TO DO:
**1)** Reproduce the passage of the DuckDB extract from "Level 1: DuckDB" up to and including "any sync infrastructure.", word for word.
**2)** Decide whether each statement agrees with the DuckDB extract. Answer yes or no, and quote the deciding words.
(a) At Level 2, the DuckDB database keeps the same schema as the OLTP sources.
(b) Level 1 needs sync infrastructure to give unified access to several OLTP sources.
(c) Level 2 replicates OLTP data continuously in real time.

EXTRACT PROVIDED:
#####
Level 1: DuckDB Multi-Source Queries (Simplest)
What: DuckDB can query multiple data sources simultaneously — mix of SQL databases, CSV files, Parquet files — in a single query.
Why it's already a "warehouse": You get unified access to data from multiple OLTP sources without any sync infrastructure.
When it's enough: When you need ad-hoc analytics across sources and can tolerate querying live data.
-- Query mixing PostgreSQL, CSV, and Parquet in one statement
SELECT
o.customer_id,
c.name,
SUM(o.amount) as total
FROM postgres_scan('...', 'orders') o
JOIN read_csv('customers.csv') c ON o.customer_id = c.id
JOIN read_parquet('products/*.parquet') p ON o.product_id = p.id
GROUP BY o.customer_id, c.name
Performance: DuckDB is already very fast for OLAP queries — often "just enough."
Level 2: DuckDB Sync — Byte-to-Byte Replication
What: Replicate OLTP data to a local DuckDB database on a schedule (nightly, hourly).
Why scale to this:
- •Need faster queries (local data vs. network calls)
- •Don't want analytics queries hitting production OLTP
- •Need consistent snapshots for reporting
Schema: Same as OLTP (byte-to-byte copy).
Implementation: ETL cron job that:
- •Extracts from OLTP sources
- •Loads into DuckDB tables (same structure)
Performance gains:
- •Local data (no network latency)
- •DuckDB's columnar engine optimized for analytics
Level 3: DuckDB Sync — Star Schema (Denormalized)
What: Transform OLTP data into a denormalized star schema in DuckDB.
#####
DATA EXTRACT:
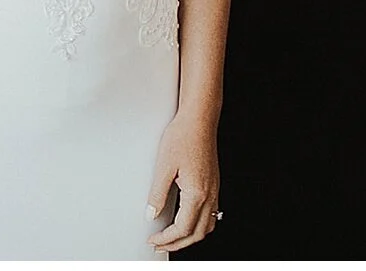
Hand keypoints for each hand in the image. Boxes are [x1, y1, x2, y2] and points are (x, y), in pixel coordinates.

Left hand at [146, 112, 220, 252]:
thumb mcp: (163, 166)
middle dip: (177, 243)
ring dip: (190, 237)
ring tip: (171, 238)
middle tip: (158, 244)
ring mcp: (214, 191)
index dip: (166, 238)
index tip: (153, 240)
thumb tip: (151, 214)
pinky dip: (198, 226)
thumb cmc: (182, 137)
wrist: (198, 121)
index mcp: (197, 193)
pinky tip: (187, 222)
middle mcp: (209, 196)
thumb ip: (157, 194)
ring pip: (206, 227)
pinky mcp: (213, 186)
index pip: (182, 228)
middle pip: (197, 233)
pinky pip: (210, 215)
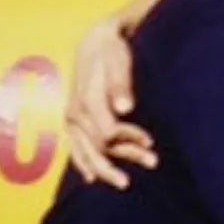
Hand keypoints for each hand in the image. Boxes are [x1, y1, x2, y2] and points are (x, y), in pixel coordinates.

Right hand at [64, 15, 154, 187]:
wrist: (94, 41)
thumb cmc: (111, 49)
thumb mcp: (118, 59)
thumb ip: (121, 83)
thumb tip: (125, 107)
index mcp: (86, 100)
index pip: (107, 132)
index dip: (130, 139)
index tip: (150, 140)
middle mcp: (74, 113)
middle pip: (98, 146)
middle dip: (126, 155)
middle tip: (152, 163)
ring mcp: (71, 119)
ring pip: (87, 151)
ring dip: (106, 168)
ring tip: (126, 182)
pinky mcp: (72, 120)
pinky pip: (74, 148)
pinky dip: (83, 163)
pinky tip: (92, 178)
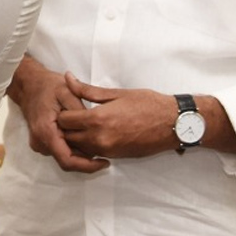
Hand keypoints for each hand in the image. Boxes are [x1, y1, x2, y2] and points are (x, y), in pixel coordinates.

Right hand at [8, 56, 107, 173]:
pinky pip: (61, 151)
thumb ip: (80, 112)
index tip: (105, 163)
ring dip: (81, 153)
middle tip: (107, 151)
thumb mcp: (68, 92)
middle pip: (68, 161)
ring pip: (65, 157)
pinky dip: (74, 148)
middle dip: (87, 159)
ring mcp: (39, 144)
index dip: (88, 166)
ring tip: (96, 140)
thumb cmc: (49, 86)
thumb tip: (94, 131)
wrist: (29, 84)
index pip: (67, 160)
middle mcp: (40, 142)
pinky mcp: (42, 142)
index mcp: (46, 132)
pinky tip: (84, 137)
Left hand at [57, 74, 177, 161]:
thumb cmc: (148, 104)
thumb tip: (68, 79)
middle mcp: (99, 138)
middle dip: (66, 127)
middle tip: (72, 115)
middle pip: (67, 136)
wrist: (173, 124)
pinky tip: (95, 132)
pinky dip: (88, 144)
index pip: (63, 120)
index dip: (63, 112)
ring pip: (78, 147)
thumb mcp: (116, 93)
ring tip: (82, 124)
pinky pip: (92, 152)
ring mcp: (107, 150)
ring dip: (76, 137)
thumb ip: (87, 89)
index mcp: (97, 119)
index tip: (68, 106)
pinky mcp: (115, 156)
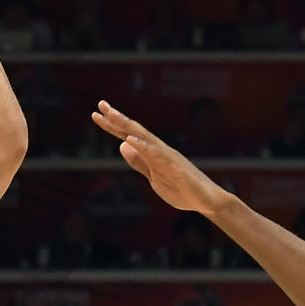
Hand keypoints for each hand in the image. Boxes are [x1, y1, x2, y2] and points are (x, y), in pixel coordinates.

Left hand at [91, 100, 225, 215]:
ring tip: (113, 115)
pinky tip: (131, 139)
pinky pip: (158, 156)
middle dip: (117, 118)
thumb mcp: (153, 178)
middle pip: (135, 131)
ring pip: (145, 138)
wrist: (208, 201)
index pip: (129, 136)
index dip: (112, 126)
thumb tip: (122, 144)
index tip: (96, 114)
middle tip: (101, 104)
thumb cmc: (182, 190)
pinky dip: (144, 147)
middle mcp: (160, 150)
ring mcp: (169, 157)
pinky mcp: (176, 168)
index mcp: (152, 154)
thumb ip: (139, 162)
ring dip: (128, 126)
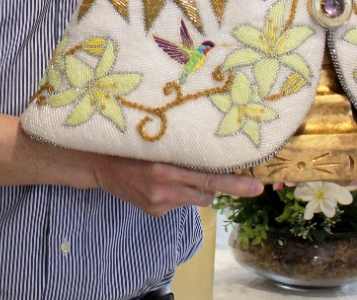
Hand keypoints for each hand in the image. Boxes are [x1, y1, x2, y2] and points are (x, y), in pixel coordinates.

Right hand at [90, 154, 264, 216]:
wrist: (99, 166)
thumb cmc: (130, 146)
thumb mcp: (155, 144)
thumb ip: (179, 153)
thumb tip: (212, 157)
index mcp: (164, 169)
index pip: (208, 179)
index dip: (233, 183)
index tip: (256, 186)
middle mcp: (164, 189)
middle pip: (208, 193)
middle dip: (230, 188)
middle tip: (255, 187)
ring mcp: (160, 204)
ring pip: (197, 198)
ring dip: (200, 188)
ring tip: (183, 172)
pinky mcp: (156, 213)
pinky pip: (181, 203)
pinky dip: (180, 192)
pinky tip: (163, 182)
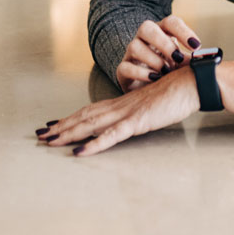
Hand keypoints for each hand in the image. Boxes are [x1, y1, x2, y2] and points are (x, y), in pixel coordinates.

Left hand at [36, 68, 198, 155]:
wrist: (191, 82)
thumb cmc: (177, 92)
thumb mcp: (153, 104)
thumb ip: (140, 111)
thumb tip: (134, 118)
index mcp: (124, 102)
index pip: (91, 110)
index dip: (71, 118)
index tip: (55, 124)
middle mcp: (121, 106)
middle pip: (84, 117)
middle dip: (62, 127)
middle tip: (42, 136)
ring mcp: (127, 113)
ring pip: (91, 124)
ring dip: (68, 133)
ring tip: (50, 141)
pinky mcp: (137, 122)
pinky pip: (111, 135)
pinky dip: (94, 144)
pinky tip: (80, 151)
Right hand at [117, 15, 201, 91]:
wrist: (147, 87)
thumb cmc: (168, 71)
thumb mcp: (181, 64)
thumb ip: (191, 61)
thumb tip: (206, 63)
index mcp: (161, 32)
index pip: (170, 22)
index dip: (183, 31)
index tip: (196, 46)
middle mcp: (144, 39)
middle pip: (146, 28)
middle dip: (163, 42)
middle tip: (177, 58)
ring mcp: (131, 54)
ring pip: (134, 46)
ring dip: (153, 60)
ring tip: (165, 72)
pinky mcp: (123, 70)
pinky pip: (125, 67)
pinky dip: (141, 73)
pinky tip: (154, 79)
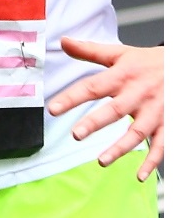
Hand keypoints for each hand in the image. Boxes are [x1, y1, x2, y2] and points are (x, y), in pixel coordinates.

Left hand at [52, 37, 162, 177]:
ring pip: (138, 131)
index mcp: (122, 77)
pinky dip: (153, 161)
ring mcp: (155, 111)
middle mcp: (139, 94)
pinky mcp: (169, 123)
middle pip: (115, 110)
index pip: (92, 87)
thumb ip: (90, 51)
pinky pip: (162, 144)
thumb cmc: (150, 62)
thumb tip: (63, 41)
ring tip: (102, 161)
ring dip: (121, 148)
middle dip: (96, 122)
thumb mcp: (121, 54)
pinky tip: (140, 175)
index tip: (52, 109)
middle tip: (77, 134)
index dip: (72, 97)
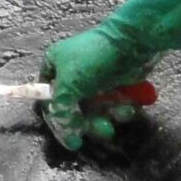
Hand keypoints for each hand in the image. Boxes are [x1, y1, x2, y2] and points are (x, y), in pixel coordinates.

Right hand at [34, 0, 180, 149]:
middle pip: (74, 109)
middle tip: (103, 129)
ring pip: (96, 110)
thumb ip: (62, 112)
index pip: (47, 98)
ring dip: (109, 116)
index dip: (58, 117)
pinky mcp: (114, 83)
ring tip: (121, 112)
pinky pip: (113, 105)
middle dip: (90, 121)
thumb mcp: (70, 84)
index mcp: (54, 65)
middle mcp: (72, 73)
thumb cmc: (94, 58)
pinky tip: (128, 105)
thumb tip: (68, 140)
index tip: (70, 133)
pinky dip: (120, 108)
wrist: (132, 40)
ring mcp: (94, 79)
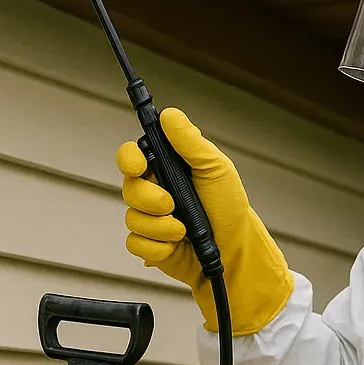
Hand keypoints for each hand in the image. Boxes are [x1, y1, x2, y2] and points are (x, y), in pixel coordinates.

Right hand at [116, 108, 292, 334]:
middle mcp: (153, 191)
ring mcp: (150, 219)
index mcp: (166, 168)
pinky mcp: (149, 245)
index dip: (128, 158)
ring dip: (160, 226)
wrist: (235, 250)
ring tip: (183, 230)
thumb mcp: (215, 168)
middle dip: (149, 199)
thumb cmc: (227, 206)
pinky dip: (158, 246)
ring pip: (131, 218)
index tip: (138, 165)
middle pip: (128, 188)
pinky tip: (176, 245)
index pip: (132, 156)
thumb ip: (190, 142)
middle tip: (172, 205)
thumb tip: (169, 114)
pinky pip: (136, 244)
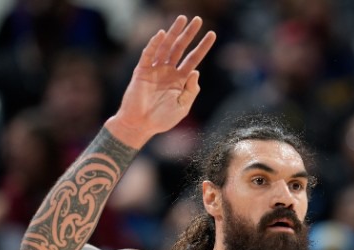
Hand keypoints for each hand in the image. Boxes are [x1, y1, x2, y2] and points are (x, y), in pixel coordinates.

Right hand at [109, 16, 216, 145]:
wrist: (140, 125)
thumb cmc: (162, 119)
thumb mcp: (182, 107)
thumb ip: (191, 91)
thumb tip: (196, 71)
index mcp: (179, 80)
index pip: (194, 59)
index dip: (202, 47)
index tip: (212, 34)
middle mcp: (168, 71)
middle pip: (180, 48)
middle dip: (189, 34)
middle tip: (198, 20)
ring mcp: (155, 70)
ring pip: (165, 47)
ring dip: (173, 33)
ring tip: (182, 19)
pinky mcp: (141, 71)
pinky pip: (148, 55)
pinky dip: (154, 44)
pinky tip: (161, 34)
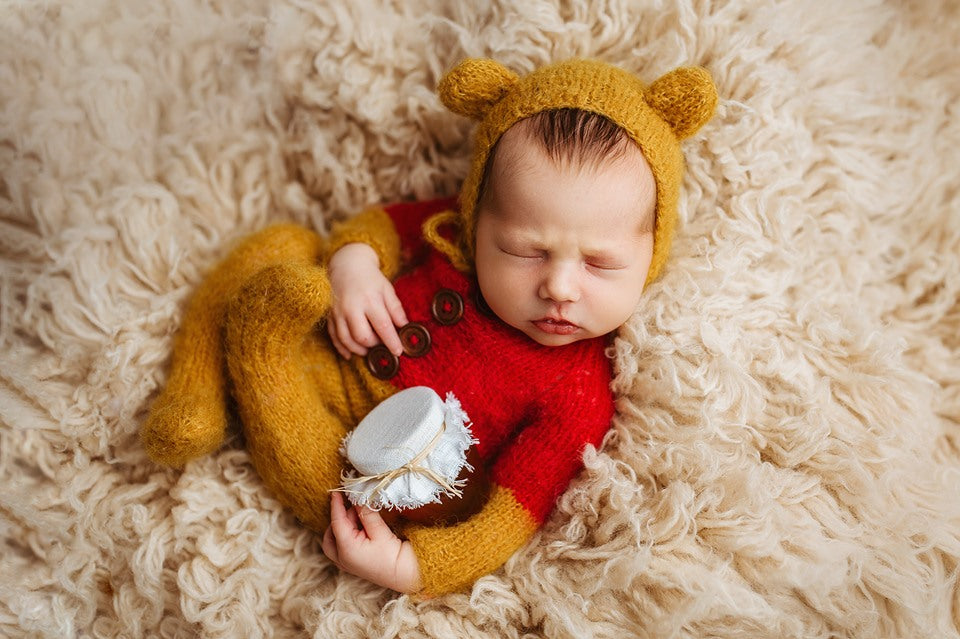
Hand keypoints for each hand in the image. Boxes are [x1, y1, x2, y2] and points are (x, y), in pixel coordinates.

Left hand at [321, 491, 422, 593]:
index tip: (336, 492)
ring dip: (345, 526)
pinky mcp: (352, 564)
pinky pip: (341, 547)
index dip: (336, 506)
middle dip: (341, 518)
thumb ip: (366, 514)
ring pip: (335, 540)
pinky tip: (361, 528)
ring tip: (362, 517)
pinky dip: (347, 535)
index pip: (336, 522)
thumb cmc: (393, 556)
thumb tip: (358, 499)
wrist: (404, 575)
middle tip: (355, 508)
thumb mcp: (379, 531)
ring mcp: (346, 563)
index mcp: (346, 550)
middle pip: (331, 533)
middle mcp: (341, 558)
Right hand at [327, 243, 407, 358]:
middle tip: (381, 344)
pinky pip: (333, 336)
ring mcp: (338, 312)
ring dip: (359, 350)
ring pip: (346, 340)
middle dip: (374, 345)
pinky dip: (342, 348)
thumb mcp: (387, 289)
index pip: (382, 326)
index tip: (398, 351)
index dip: (391, 341)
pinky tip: (350, 354)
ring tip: (369, 349)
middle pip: (362, 336)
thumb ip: (396, 309)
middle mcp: (351, 307)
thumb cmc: (370, 278)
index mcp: (369, 300)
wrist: (346, 265)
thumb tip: (405, 327)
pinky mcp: (329, 315)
#####
RESPONSES IN ORDER:
**1)**
Level 1: DuckDB Multi-Source Queries (Simplest)
What: DuckDB can query multiple data sources simultaneously — mix of SQL databases, CSV files, Parquet files — in a single query.
Why it's already a "warehouse": You get unified access to data from multiple OLTP sources without any sync infrastructure.

**2)**
(a) Yes: "Schema: Same as OLTP (byte-to-byte copy)."
(b) No: "without any sync infrastructure"
(c) No: "on a schedule (nightly, hourly)"